Angelo’s research interests focus on formative assessment, curriculum renewal and redesign, and research-led teaching. His best-known publication is Classroom Assessment Techniques: A Handbook for College Teachers, 2nd Edition (with K. Patricia Cross, 1993), with more than 100,000 copies in print. A substantially revised 3rd edition will be published later this year. Other publications include Classroom Research: Early Lessons from Success, Classroom Assessment and Classroom Research: An Update on Uses, Approaches, and Research Findings, and more than thirty-five articles and chapters.
This Provost’s Lecture, which will be held on Thursday, August 8, at 4 pm in the Charles B. Wang Center, Lecture Hall 2, is co-sponsored by Teaching, Learning & Technology Faculty Center; College of Arts and Sciences; Program in Undergraduate Biology; Center for Science and Mathematics Education; and Center for Inclusive Education.
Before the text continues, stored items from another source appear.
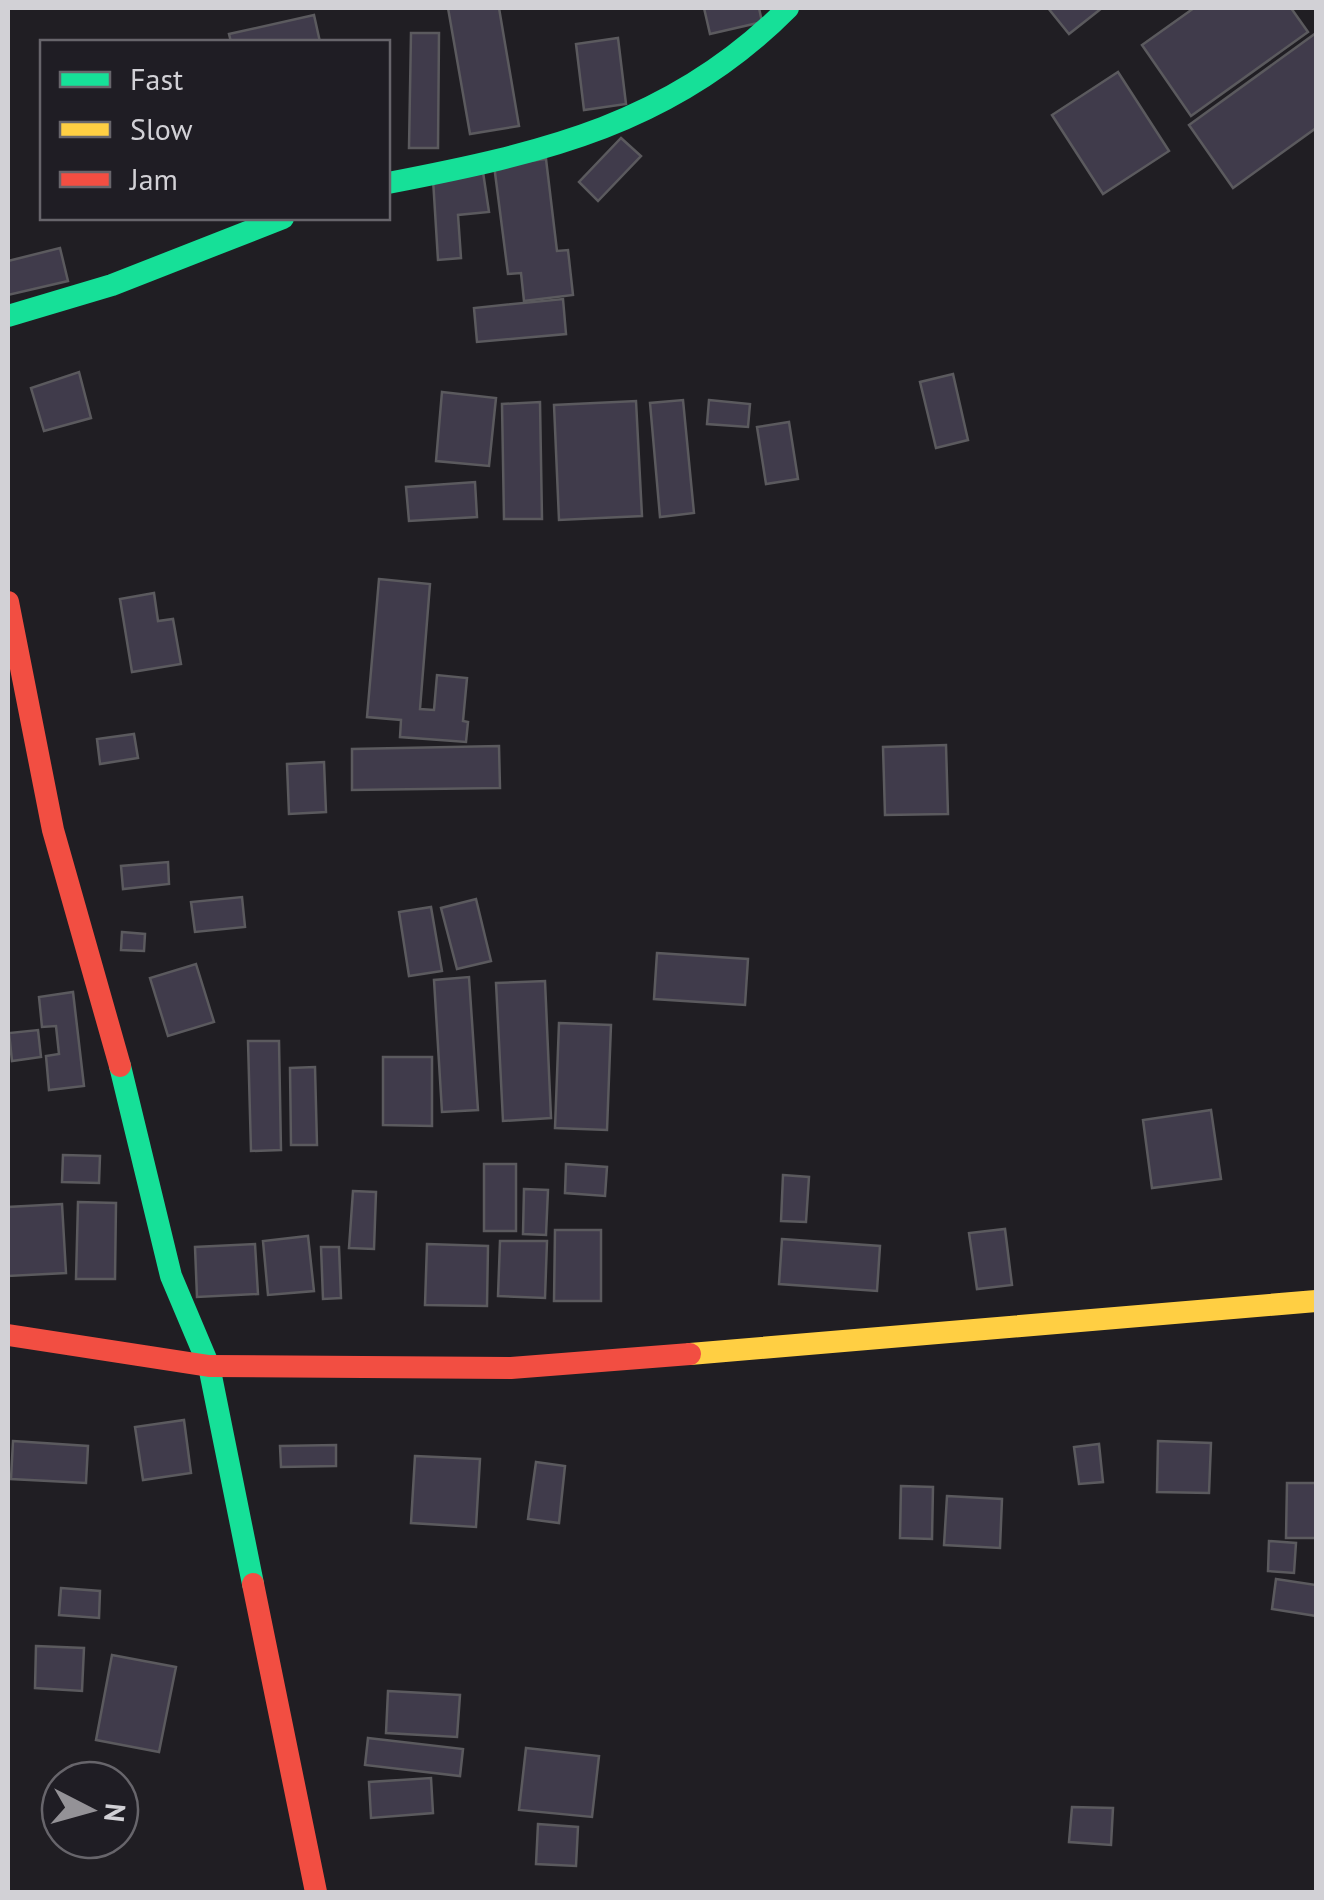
<svg xmlns="http://www.w3.org/2000/svg" width="1324" height="1900" font-family="'PT Sans',sans-serif">
<rect width="100%" height="100%" fill="#201e23"/>
<g fill="#403b4b" stroke="#5b5a5e" stroke-width="2.5">
<path d="M 448,8 L 499,8 L 519,126 L 470,134 Z"/>
<path d="M 704,8 L 759,8 L 762,22 L 710,34 Z"/>
<path d="M 1048,8 L 1102,8 L 1069,34 Z"/>
<path d="M 1194,8 L 1291,8 L 1308,32 L 1191,116 L 1142,45 Z"/>
<path d="M 314,15 L 320,42 L 231,42 L 229,34 Z"/>
<path d="M 411,33 L 439,33 L 438,148 L 409,148 Z"/>
<path d="M 1316,33 L 1316,128 L 1233,188 L 1189,125 Z"/>
<path d="M 618,38 L 626,104 L 584,110 L 576,44 Z"/>
<path d="M 1118,72 L 1169,151 L 1103,194 L 1052,115 Z"/>
<path d="M 621,138 L 641,156 L 598,201 L 579,182 Z"/>
<path d="M 546,159 L 557,251 L 568,250 L 573,295 L 524,301 L 521,273 L 508,274 L 494,165 Z"/>
<path d="M 483,172 L 489,212 L 458,215 L 461,258 L 438,260 L 433,179 Z"/>
<path d="M 60,248 L 68,281 L 8,295 L 8,261 Z"/>
<path d="M 563,299 L 566,334 L 477,342 L 474,308 Z"/>
<path d="M 79,372 L 91,418 L 44,431 L 31,388 Z"/>
<path d="M 953,374 L 968,440 L 936,448 L 920,382 Z"/>
<path d="M 442,392 L 496,398 L 489,466 L 436,461 Z"/>
<path d="M 683,400 L 694,513 L 660,517 L 650,403 Z"/>
<path d="M 709,400 L 750,404 L 748,427 L 707,424 Z"/>
<path d="M 636,401 L 642,516 L 559,520 L 554,405 Z"/>
<path d="M 540,402 L 542,519 L 504,519 L 502,404 Z"/>
<path d="M 789,422 L 798,479 L 766,484 L 757,427 Z"/>
<path d="M 475,482 L 477,517 L 409,521 L 406,487 Z"/>
<path d="M 379,579 L 430,584 L 420,709 L 434,710 L 437,675 L 467,678 L 463,721 L 468,722 L 466,742 L 400,737 L 401,720 L 367,717 Z"/>
<path d="M 154,593 L 158,621 L 173,619 L 181,664 L 132,672 L 120,599 Z"/>
<path d="M 134,734 L 138,758 L 100,764 L 97,739 Z"/>
<path d="M 946,745 L 948,814 L 885,815 L 883,747 Z"/>
<path d="M 499,746 L 500,788 L 352,790 L 352,749 Z"/>
<path d="M 324,762 L 326,812 L 289,814 L 287,764 Z"/>
<path d="M 168,862 L 169,884 L 123,889 L 121,866 Z"/>
<path d="M 242,897 L 245,927 L 195,932 L 191,902 Z"/>
<path d="M 476,899 L 491,961 L 457,969 L 441,908 Z"/>
<path d="M 431,907 L 442,971 L 409,976 L 399,912 Z"/>
<path d="M 122,932 L 145,934 L 144,951 L 121,950 Z"/>
<path d="M 657,953 L 748,959 L 745,1005 L 654,999 Z"/>
<path d="M 196,964 L 214,1022 L 168,1036 L 150,978 Z"/>
<path d="M 469,977 L 478,1110 L 442,1112 L 434,980 Z"/>
<path d="M 545,981 L 551,1118 L 503,1121 L 496,983 Z"/>
<path d="M 73,992 L 84,1086 L 49,1090 L 46,1056 L 59,1054 L 56,1026 L 42,1027 L 39,997 Z"/>
<path d="M 559,1023 L 611,1025 L 607,1130 L 555,1128 Z"/>
<path d="M 38,1030 L 41,1057 L 12,1061 L 9,1033 Z"/>
<path d="M 248,1041 L 279,1041 L 281,1150 L 251,1151 Z"/>
<path d="M 383,1057 L 432,1057 L 432,1126 L 383,1125 Z"/>
<path d="M 315,1067 L 317,1145 L 291,1145 L 290,1068 Z"/>
<path d="M 1211,1110 L 1221,1179 L 1152,1188 L 1143,1120 Z"/>
<path d="M 63,1155 L 100,1156 L 99,1183 L 62,1182 Z"/>
<rect x="484" y="1164" width="32" height="67"/>
<path d="M 566,1164 L 607,1167 L 605,1196 L 565,1193 Z"/>
<path d="M 783,1175 L 809,1177 L 806,1222 L 781,1221 Z"/>
<path d="M 524,1189 L 548,1190 L 546,1235 L 523,1234 Z"/>
<path d="M 353,1191 L 376,1192 L 374,1249 L 349,1248 Z"/>
<path d="M 78,1202 L 116,1203 L 115,1279 L 76,1279 Z"/>
<path d="M 62,1204 L 66,1273 L 8,1276 L 8,1207 Z"/>
<path d="M 1005,1229 L 1012,1285 L 977,1289 L 969,1233 Z"/>
<path d="M 555,1230 L 601,1230 L 601,1301 L 554,1301 Z"/>
<path d="M 308,1236 L 314,1291 L 268,1295 L 263,1241 Z"/>
<path d="M 782,1239 L 880,1246 L 877,1291 L 779,1284 Z"/>
<path d="M 500,1241 L 547,1241 L 545,1298 L 498,1296 Z"/>
<path d="M 255,1244 L 258,1294 L 197,1297 L 195,1247 Z"/>
<path d="M 427,1244 L 488,1246 L 487,1306 L 425,1305 Z"/>
<path d="M 321,1247 L 339,1247 L 341,1298 L 323,1299 Z"/>
<path d="M 184,1420 L 191,1473 L 143,1480 L 135,1427 Z"/>
<path d="M 13,1441 L 88,1446 L 86,1483 L 11,1479 Z"/>
<path d="M 1158,1441 L 1211,1443 L 1209,1493 L 1157,1492 Z"/>
<path d="M 1099,1444 L 1103,1482 L 1079,1484 L 1074,1447 Z"/>
<path d="M 336,1445 L 336,1466 L 281,1467 L 280,1446 Z"/>
<path d="M 415,1456 L 480,1459 L 476,1527 L 411,1523 Z"/>
<path d="M 536,1462 L 565,1466 L 559,1523 L 528,1519 Z"/>
<path d="M 1287,1483 L 1316,1483 L 1316,1538 L 1286,1538 Z"/>
<path d="M 901,1486 L 933,1487 L 932,1539 L 900,1538 Z"/>
<path d="M 947,1496 L 1002,1499 L 1000,1548 L 944,1545 Z"/>
<path d="M 1269,1541 L 1296,1543 L 1294,1573 L 1268,1571 Z"/>
<path d="M 1276,1579 L 1316,1585 L 1316,1616 L 1272,1609 Z"/>
<path d="M 61,1588 L 100,1591 L 99,1618 L 59,1615 Z"/>
<path d="M 36,1646 L 84,1648 L 82,1691 L 35,1688 Z"/>
<path d="M 112,1655 L 176,1667 L 159,1752 L 96,1740 Z"/>
<path d="M 388,1691 L 460,1695 L 457,1737 L 386,1733 Z"/>
<path d="M 368,1738 L 463,1749 L 460,1776 L 365,1765 Z"/>
<path d="M 526,1748 L 599,1756 L 592,1817 L 519,1810 Z"/>
<path d="M 431,1778 L 433,1813 L 371,1818 L 369,1782 Z"/>
<path d="M 1072,1807 L 1113,1808 L 1111,1845 L 1069,1842 Z"/>
<path d="M 538,1824 L 578,1827 L 576,1866 L 536,1864 Z"/>
</g>
<g fill="none" stroke-linecap="round" stroke-linejoin="round">
<g stroke="#16e098" stroke-width="22">
<path d="M 388,183 C 543,153 673,124 788,8"/>
<path d="M 8,316 L 112,285 L 283,218"/>
<path d="M 120,1066 L 171,1276 L 209,1366 L 253,1584"/>
</g>
<path stroke="#ffcf43" stroke-width="22" d="M 690,1354 L 1316,1301"/>
<g stroke="#f24e42" stroke-width="22">
<path d="M 8,602 L 53,830 L 120,1066"/>
<path d="M 8,1335 L 209,1366 L 511,1368 L 690,1354"/>
<path d="M 253,1584 L 316,1892"/>
</g>
</g>
<rect width="1324" height="1900" fill="none" stroke="#d2d1d6" stroke-width="20"/>
<rect x="40" y="40" width="350" height="180" fill="#1f1d24" stroke="#67656b" stroke-width="2.5"/>
<rect x="60" y="72" width="50" height="15" fill="#16e098" stroke="#67656b" stroke-width="2.5"/>
<text x="130" y="90" font-size="30" fill="#d2d1d6">Fast</text>
<rect x="60" y="122" width="50" height="15" fill="#ffcf43" stroke="#67656b" stroke-width="2.5"/>
<text x="130" y="140" font-size="30" fill="#d2d1d6">Slow</text>
<rect x="60" y="172" width="50" height="15" fill="#f24e42" stroke="#67656b" stroke-width="2.5"/>
<text x="130" y="190" font-size="30" fill="#d2d1d6">Jam</text>
<g transform="translate(90 1810) rotate(96)"><circle r="48" fill="#1f1d24" stroke="#67656b" stroke-width="2.5"/>
<path d="M0-8L18 38L0 25L-18 38Z" fill="#949297"/>
<text y="-15" font-size="28" font-weight="bold" text-anchor="middle" fill="#d2d1d6">N</text>
</g>
</svg>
Abstract: During the past 25 years, research in cognitive science, psychology and higher education has advanced dramatically. Yet other than new technological tools in use, and some changes to teaching practice, how significantly has the design of most courses and programs changed as a result? In this highly interactive lecture, we’ll consider seven potentially transformative “lessons” and their implications for promoting deeper learning through research-informed curriculum design. Topics will include metacognition, critical thinking, distraction/multi-tasking, self-assessment, stereotype threat, studying and feedback. In each case, we’ll identify relevant, practical applications to curriculum design and teaching and even try out a few ourselves. Whatever your discipline, you can expect to take away at least three research-based strategies/techniques to apply to your own work, as well as resources and references for future use.